## WRITTEN PROBLEM
Can you reproduce every one of the records below word for word, line by line?

## INPUT FOR THIS TASK
+===+

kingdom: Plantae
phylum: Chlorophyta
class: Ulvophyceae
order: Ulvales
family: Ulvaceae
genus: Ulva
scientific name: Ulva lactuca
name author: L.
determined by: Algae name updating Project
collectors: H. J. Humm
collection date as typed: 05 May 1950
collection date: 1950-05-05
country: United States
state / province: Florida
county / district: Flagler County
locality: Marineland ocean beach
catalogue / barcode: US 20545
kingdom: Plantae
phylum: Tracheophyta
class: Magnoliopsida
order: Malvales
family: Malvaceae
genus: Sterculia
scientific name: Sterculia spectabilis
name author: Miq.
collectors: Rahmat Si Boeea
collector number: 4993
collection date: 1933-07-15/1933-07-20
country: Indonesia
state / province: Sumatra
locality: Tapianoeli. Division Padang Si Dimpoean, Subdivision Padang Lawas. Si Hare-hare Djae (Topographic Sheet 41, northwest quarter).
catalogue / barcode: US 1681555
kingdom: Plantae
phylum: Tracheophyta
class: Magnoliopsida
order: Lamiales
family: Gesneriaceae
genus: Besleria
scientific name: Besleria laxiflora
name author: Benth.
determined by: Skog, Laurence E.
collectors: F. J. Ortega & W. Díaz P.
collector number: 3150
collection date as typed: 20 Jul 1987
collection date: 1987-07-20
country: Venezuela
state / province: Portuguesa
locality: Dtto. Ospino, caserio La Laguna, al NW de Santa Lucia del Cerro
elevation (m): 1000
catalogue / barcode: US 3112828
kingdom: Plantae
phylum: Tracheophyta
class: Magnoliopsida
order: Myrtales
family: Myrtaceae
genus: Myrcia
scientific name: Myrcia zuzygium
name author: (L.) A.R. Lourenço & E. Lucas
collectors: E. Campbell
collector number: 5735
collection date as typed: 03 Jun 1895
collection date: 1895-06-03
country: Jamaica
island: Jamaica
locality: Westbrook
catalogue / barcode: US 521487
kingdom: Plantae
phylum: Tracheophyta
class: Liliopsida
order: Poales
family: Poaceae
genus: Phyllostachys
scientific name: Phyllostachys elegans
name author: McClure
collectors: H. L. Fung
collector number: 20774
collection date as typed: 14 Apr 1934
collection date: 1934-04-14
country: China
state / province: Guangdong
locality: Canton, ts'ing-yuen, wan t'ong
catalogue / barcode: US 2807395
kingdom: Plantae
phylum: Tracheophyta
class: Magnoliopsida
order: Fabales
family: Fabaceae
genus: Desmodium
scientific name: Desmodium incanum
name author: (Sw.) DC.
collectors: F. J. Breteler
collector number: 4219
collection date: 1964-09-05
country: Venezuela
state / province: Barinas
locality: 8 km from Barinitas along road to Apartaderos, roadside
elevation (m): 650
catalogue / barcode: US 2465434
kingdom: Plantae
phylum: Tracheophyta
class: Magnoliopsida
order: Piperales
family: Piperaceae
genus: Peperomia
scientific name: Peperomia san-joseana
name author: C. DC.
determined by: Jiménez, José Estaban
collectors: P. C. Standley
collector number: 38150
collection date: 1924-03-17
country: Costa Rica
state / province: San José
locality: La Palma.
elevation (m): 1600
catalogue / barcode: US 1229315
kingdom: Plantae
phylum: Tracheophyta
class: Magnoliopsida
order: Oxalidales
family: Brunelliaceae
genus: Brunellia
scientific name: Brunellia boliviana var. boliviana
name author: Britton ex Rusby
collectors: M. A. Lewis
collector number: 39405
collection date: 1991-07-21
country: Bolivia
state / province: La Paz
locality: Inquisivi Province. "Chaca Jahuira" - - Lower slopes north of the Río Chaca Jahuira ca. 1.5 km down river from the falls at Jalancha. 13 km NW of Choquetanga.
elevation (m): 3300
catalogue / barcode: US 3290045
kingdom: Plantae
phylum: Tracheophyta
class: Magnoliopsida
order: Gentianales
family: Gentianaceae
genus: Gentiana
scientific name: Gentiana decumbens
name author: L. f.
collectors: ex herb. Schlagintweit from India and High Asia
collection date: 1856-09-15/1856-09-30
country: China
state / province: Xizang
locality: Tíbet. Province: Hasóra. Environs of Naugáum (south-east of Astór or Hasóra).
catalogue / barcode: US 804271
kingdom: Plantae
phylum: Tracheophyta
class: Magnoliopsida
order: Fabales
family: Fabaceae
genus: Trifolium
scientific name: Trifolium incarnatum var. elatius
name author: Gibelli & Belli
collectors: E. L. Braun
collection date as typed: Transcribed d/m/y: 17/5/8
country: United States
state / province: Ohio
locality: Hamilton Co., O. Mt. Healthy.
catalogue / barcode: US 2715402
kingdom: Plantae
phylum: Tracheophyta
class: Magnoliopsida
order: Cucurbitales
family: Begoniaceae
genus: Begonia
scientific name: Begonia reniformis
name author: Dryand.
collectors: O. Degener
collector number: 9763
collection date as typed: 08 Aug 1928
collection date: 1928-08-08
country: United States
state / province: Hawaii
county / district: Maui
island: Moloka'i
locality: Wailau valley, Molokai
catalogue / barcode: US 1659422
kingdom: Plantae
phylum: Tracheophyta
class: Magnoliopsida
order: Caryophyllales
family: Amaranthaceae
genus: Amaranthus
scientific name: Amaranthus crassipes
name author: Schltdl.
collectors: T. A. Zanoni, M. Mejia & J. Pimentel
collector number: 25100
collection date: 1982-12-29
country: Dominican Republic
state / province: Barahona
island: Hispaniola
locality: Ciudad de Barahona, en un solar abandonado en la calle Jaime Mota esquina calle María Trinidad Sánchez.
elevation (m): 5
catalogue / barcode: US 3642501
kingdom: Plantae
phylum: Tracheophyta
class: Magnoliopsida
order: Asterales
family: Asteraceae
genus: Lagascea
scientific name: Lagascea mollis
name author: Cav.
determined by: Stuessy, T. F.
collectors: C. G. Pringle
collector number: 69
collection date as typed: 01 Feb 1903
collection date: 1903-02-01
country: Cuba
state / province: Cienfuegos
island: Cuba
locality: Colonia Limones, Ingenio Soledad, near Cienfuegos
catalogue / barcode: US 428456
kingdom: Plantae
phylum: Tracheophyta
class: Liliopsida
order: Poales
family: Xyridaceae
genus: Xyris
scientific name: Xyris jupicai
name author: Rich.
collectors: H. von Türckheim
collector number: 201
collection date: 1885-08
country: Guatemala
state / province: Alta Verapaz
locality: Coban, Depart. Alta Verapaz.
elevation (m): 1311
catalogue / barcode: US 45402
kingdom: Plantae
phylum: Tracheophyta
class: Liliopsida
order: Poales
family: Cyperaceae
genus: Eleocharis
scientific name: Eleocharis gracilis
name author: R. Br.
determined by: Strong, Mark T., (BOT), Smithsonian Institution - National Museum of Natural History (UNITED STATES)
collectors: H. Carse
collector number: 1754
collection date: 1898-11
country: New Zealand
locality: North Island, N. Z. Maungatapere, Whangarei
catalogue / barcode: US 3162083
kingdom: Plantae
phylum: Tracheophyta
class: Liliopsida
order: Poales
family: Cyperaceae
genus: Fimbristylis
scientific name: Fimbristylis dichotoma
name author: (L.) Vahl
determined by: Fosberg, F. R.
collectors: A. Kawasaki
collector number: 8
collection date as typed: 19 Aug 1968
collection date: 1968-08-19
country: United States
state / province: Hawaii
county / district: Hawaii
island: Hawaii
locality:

+===+

## EXERCISE ANSWER
kingdom: Plantae
phylum: Chlorophyta
class: Ulvophyceae
order: Ulvales
family: Ulvaceae
genus: Ulva
scientific name: Ulva lactuca
name author: L.
determined by: Algae name updating Project
collectors: H. J. Humm
collection date as typed: 05 May 1950
collection date: 1950-05-05
country: United States
state / province: Florida
county / district: Flagler County
locality: Marineland ocean beach
catalogue / barcode: US 20545
kingdom: Plantae
phylum: Tracheophyta
class: Magnoliopsida
order: Malvales
family: Malvaceae
genus: Sterculia
scientific name: Sterculia spectabilis
name author: Miq.
collectors: Rahmat Si Boeea
collector number: 4993
collection date: 1933-07-15/1933-07-20
country: Indonesia
state / province: Sumatra
locality: Tapianoeli. Division Padang Si Dimpoean, Subdivision Padang Lawas. Si Hare-hare Djae (Topographic Sheet 41, northwest quarter).
catalogue / barcode: US 1681555
kingdom: Plantae
phylum: Tracheophyta
class: Magnoliopsida
order: Lamiales
family: Gesneriaceae
genus: Besleria
scientific name: Besleria laxiflora
name author: Benth.
determined by: Skog, Laurence E.
collectors: F. J. Ortega & W. Díaz P.
collector number: 3150
collection date as typed: 20 Jul 1987
collection date: 1987-07-20
country: Venezuela
state / province: Portuguesa
locality: Dtto. Ospino, caserio La Laguna, al NW de Santa Lucia del Cerro
elevation (m): 1000
catalogue / barcode: US 3112828
kingdom: Plantae
phylum: Tracheophyta
class: Magnoliopsida
order: Myrtales
family: Myrtaceae
genus: Myrcia
scientific name: Myrcia zuzygium
name author: (L.) A.R. Lourenço & E. Lucas
collectors: E. Campbell
collector number: 5735
collection date as typed: 03 Jun 1895
collection date: 1895-06-03
country: Jamaica
island: Jamaica
locality: Westbrook
catalogue / barcode: US 521487
kingdom: Plantae
phylum: Tracheophyta
class: Liliopsida
order: Poales
family: Poaceae
genus: Phyllostachys
scientific name: Phyllostachys elegans
name author: McClure
collectors: H. L. Fung
collector number: 20774
collection date as typed: 14 Apr 1934
collection date: 1934-04-14
country: China
state / province: Guangdong
locality: Canton, ts'ing-yuen, wan t'ong
catalogue / barcode: US 2807395
kingdom: Plantae
phylum: Tracheophyta
class: Magnoliopsida
order: Fabales
family: Fabaceae
genus: Desmodium
scientific name: Desmodium incanum
name author: (Sw.) DC.
collectors: F. J. Breteler
collector number: 4219
collection date: 1964-09-05
country: Venezuela
state / province: Barinas
locality: 8 km from Barinitas along road to Apartaderos, roadside
elevation (m): 650
catalogue / barcode: US 2465434
kingdom: Plantae
phylum: Tracheophyta
class: Magnoliopsida
order: Piperales
family: Piperaceae
genus: Peperomia
scientific name: Peperomia san-joseana
name author: C. DC.
determined by: Jiménez, José Estaban
collectors: P. C. Standley
collector number: 38150
collection date: 1924-03-17
country: Costa Rica
state / province: San José
locality: La Palma.
elevation (m): 1600
catalogue / barcode: US 1229315
kingdom: Plantae
phylum: Tracheophyta
class: Magnoliopsida
order: Oxalidales
family: Brunelliaceae
genus: Brunellia
scientific name: Brunellia boliviana var. boliviana
name author: Britton ex Rusby
collectors: M. A. Lewis
collector number: 39405
collection date: 1991-07-21
country: Bolivia
state / province: La Paz
locality: Inquisivi Province. "Chaca Jahuira" - - Lower slopes north of the Río Chaca Jahuira ca. 1.5 km down river from the falls at Jalancha. 13 km NW of Choquetanga.
elevation (m): 3300
catalogue / barcode: US 3290045
kingdom: Plantae
phylum: Tracheophyta
class: Magnoliopsida
order: Gentianales
family: Gentianaceae
genus: Gentiana
scientific name: Gentiana decumbens
name author: L. f.
collectors: ex herb. Schlagintweit from India and High Asia
collection date: 1856-09-15/1856-09-30
country: China
state / province: Xizang
locality: Tíbet. Province: Hasóra. Environs of Naugáum (south-east of Astór or Hasóra).
catalogue / barcode: US 804271
kingdom: Plantae
phylum: Tracheophyta
class: Magnoliopsida
order: Fabales
family: Fabaceae
genus: Trifolium
scientific name: Trifolium incarnatum var. elatius
name author: Gibelli & Belli
collectors: E. L. Braun
collection date as typed: Transcribed d/m/y: 17/5/8
country: United States
state / province: Ohio
locality: Hamilton Co., O. Mt. Healthy.
catalogue / barcode: US 2715402
kingdom: Plantae
phylum: Tracheophyta
class: Magnoliopsida
order: Cucurbitales
family: Begoniaceae
genus: Begonia
scientific name: Begonia reniformis
name author: Dryand.
collectors: O. Degener
collector number: 9763
collection date as typed: 08 Aug 1928
collection date: 1928-08-08
country: United States
state / province: Hawaii
county / district: Maui
island: Moloka'i
locality: Wailau valley, Molokai
catalogue / barcode: US 1659422
kingdom: Plantae
phylum: Tracheophyta
class: Magnoliopsida
order: Caryophyllales
family: Amaranthaceae
genus: Amaranthus
scientific name: Amaranthus crassipes
name author: Schltdl.
collectors: T. A. Zanoni, M. Mejia & J. Pimentel
collector number: 25100
collection date: 1982-12-29
country: Dominican Republic
state / province: Barahona
island: Hispaniola
locality: Ciudad de Barahona, en un solar abandonado en la calle Jaime Mota esquina calle María Trinidad Sánchez.
elevation (m): 5
catalogue / barcode: US 3642501
kingdom: Plantae
phylum: Tracheophyta
class: Magnoliopsida
order: Asterales
family: Asteraceae
genus: Lagascea
scientific name: Lagascea mollis
name author: Cav.
determined by: Stuessy, T. F.
collectors: C. G. Pringle
collector number: 69
collection date as typed: 01 Feb 1903
collection date: 1903-02-01
country: Cuba
state / province: Cienfuegos
island: Cuba
locality: Colonia Limones, Ingenio Soledad, near Cienfuegos
catalogue / barcode: US 428456
kingdom: Plantae
phylum: Tracheophyta
class: Liliopsida
order: Poales
family: Xyridaceae
genus: Xyris
scientific name: Xyris jupicai
name author: Rich.
collectors: H. von Türckheim
collector number: 201
collection date: 1885-08
country: Guatemala
state / province: Alta Verapaz
locality: Coban, Depart. Alta Verapaz.
elevation (m): 1311
catalogue / barcode: US 45402
kingdom: Plantae
phylum: Tracheophyta
class: Liliopsida
order: Poales
family: Cyperaceae
genus: Eleocharis
scientific name: Eleocharis gracilis
name author: R. Br.
determined by: Strong, Mark T., (BOT), Smithsonian Institution - National Museum of Natural History (UNITED STATES)
collectors: H. Carse
collector number: 1754
collection date: 1898-11
country: New Zealand
locality: North Island, N. Z. Maungatapere, Whangarei
catalogue / barcode: US 3162083
kingdom: Plantae
phylum: Tracheophyta
class: Liliopsida
order: Poales
family: Cyperaceae
genus: Fimbristylis
scientific name: Fimbristylis dichotoma
name author: (L.) Vahl
determined by: Fosberg, F. R.
collectors: A. Kawasaki
collector number: 8
collection date as typed: 19 Aug 1968
collection date: 1968-08-19
country: United States
state / province: Hawaii
county / district: Hawaii
island: Hawaii
locality:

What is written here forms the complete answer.